Input for this task
━━━━━━━━━━━━━━━━━━━━
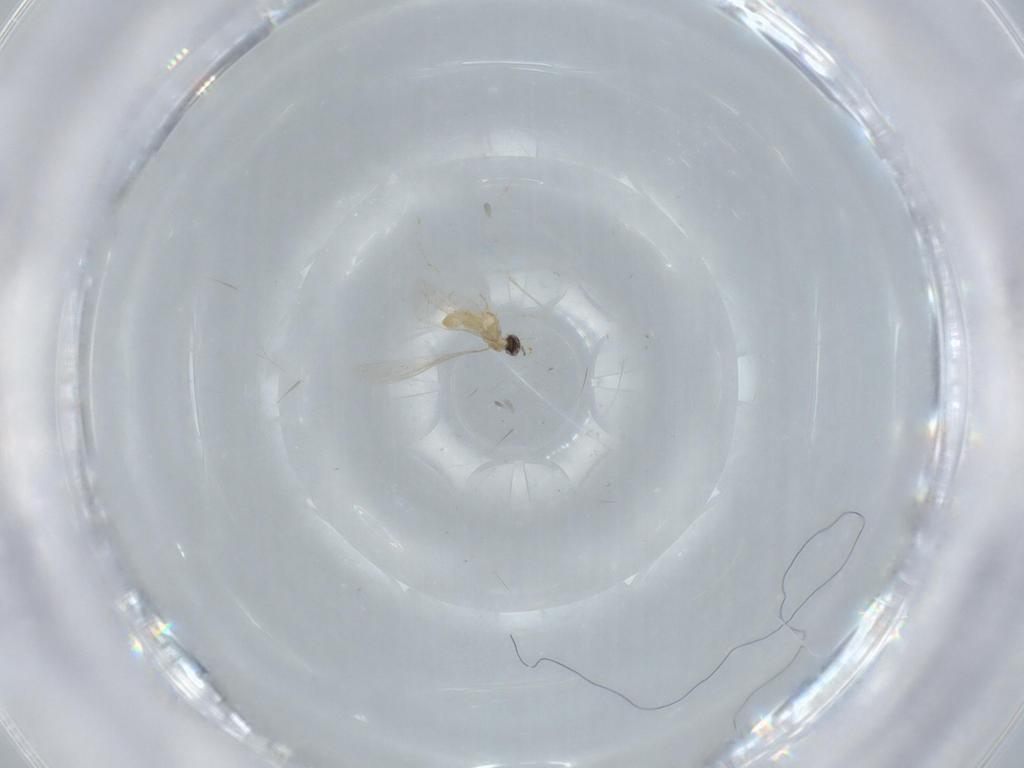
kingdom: Animalia
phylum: Arthropoda
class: Insecta
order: Diptera
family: Dolichopodidae
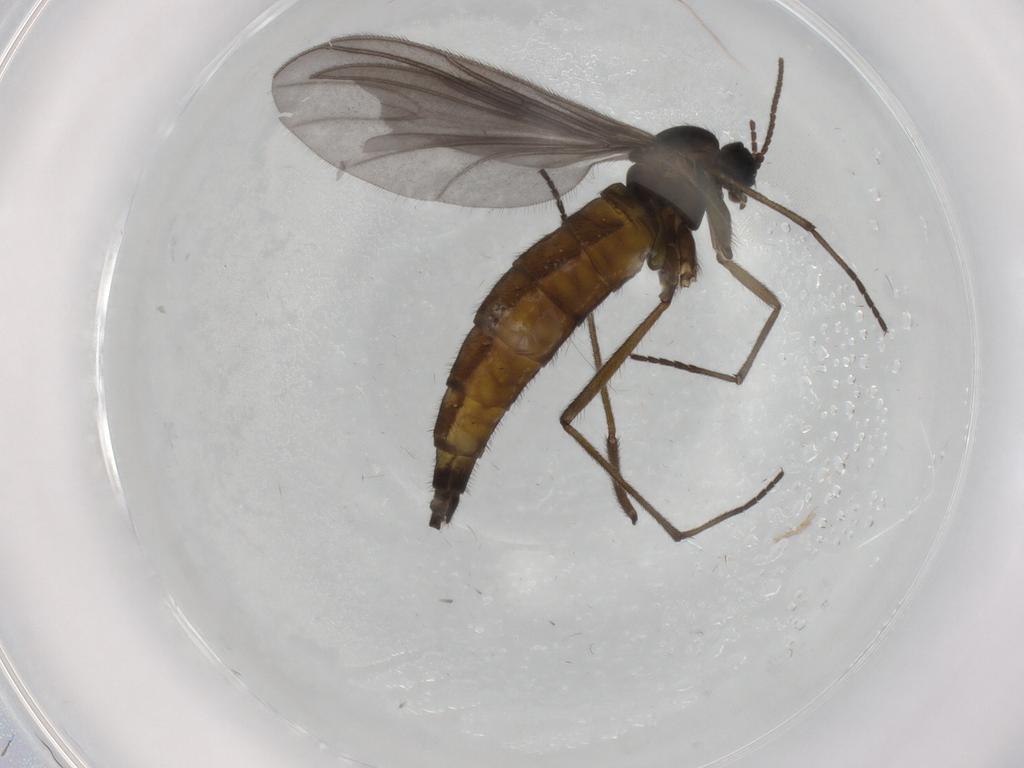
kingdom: Animalia
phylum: Arthropoda
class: Insecta
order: Diptera
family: Sciaridae
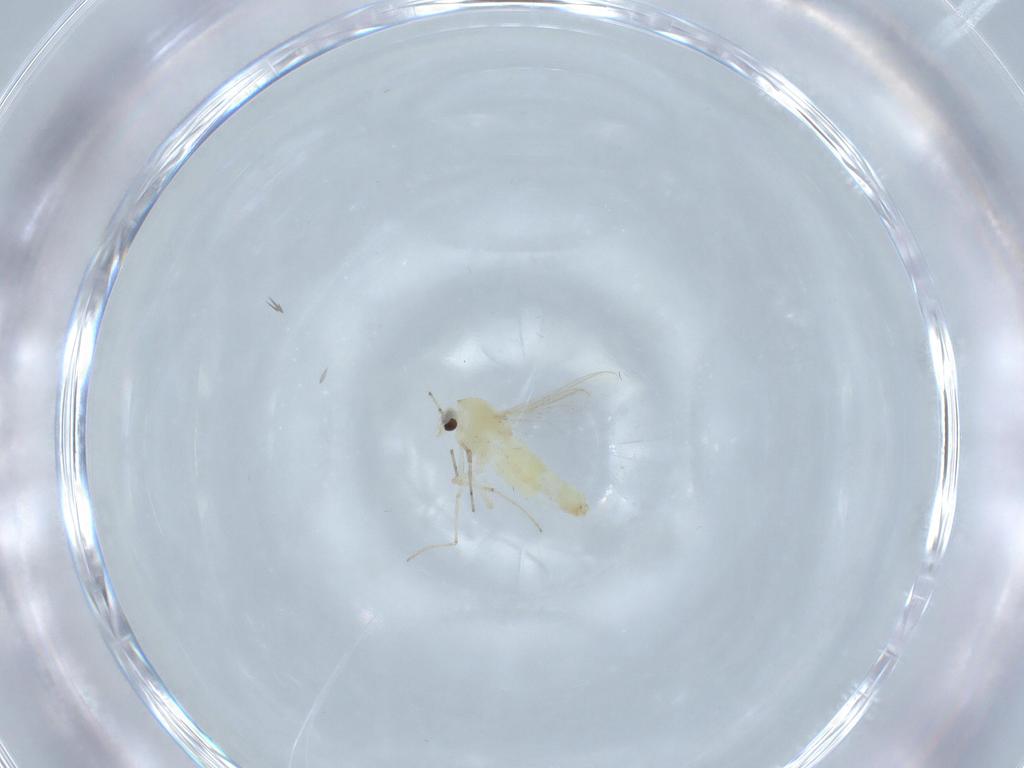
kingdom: Animalia
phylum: Arthropoda
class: Insecta
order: Diptera
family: Chironomidae
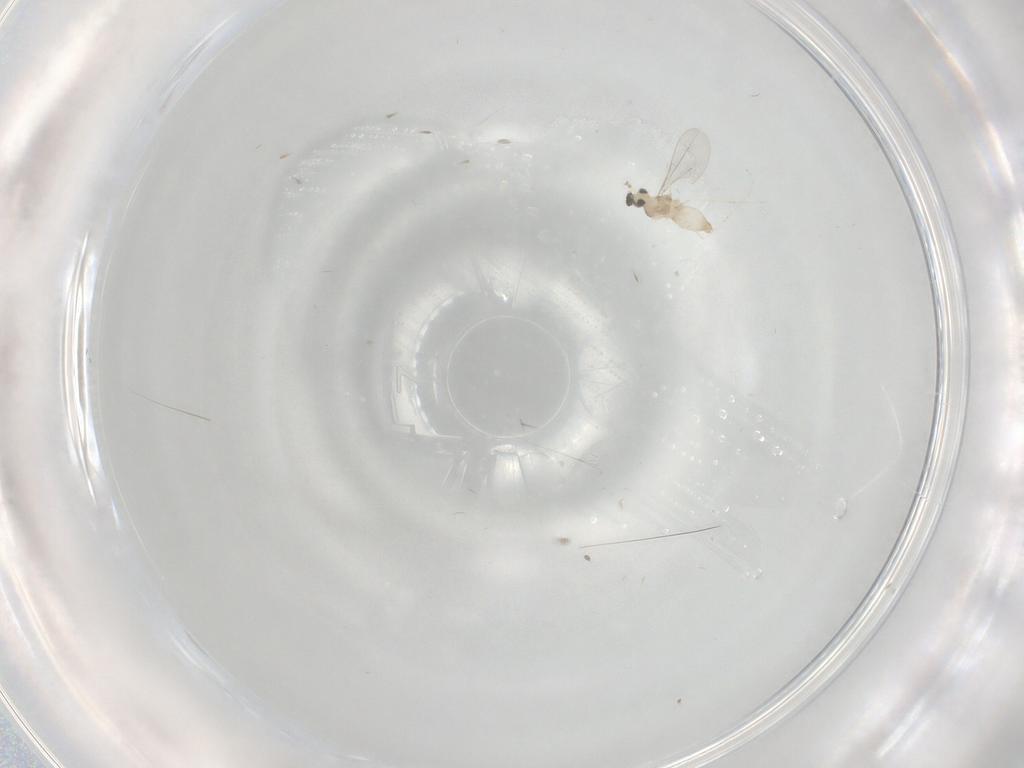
━━━━━━━━━━━━━━━━━━━━
Exercise objective
Write out the text lines of all the data above word for word, leaving out the pictures.

Output of the exercise
kingdom: Animalia
phylum: Arthropoda
class: Insecta
order: Diptera
family: Dolichopodidae
kingdom: Animalia
phylum: Arthropoda
class: Insecta
order: Diptera
family: Sciaridae
kingdom: Animalia
phylum: Arthropoda
class: Insecta
order: Diptera
family: Chironomidae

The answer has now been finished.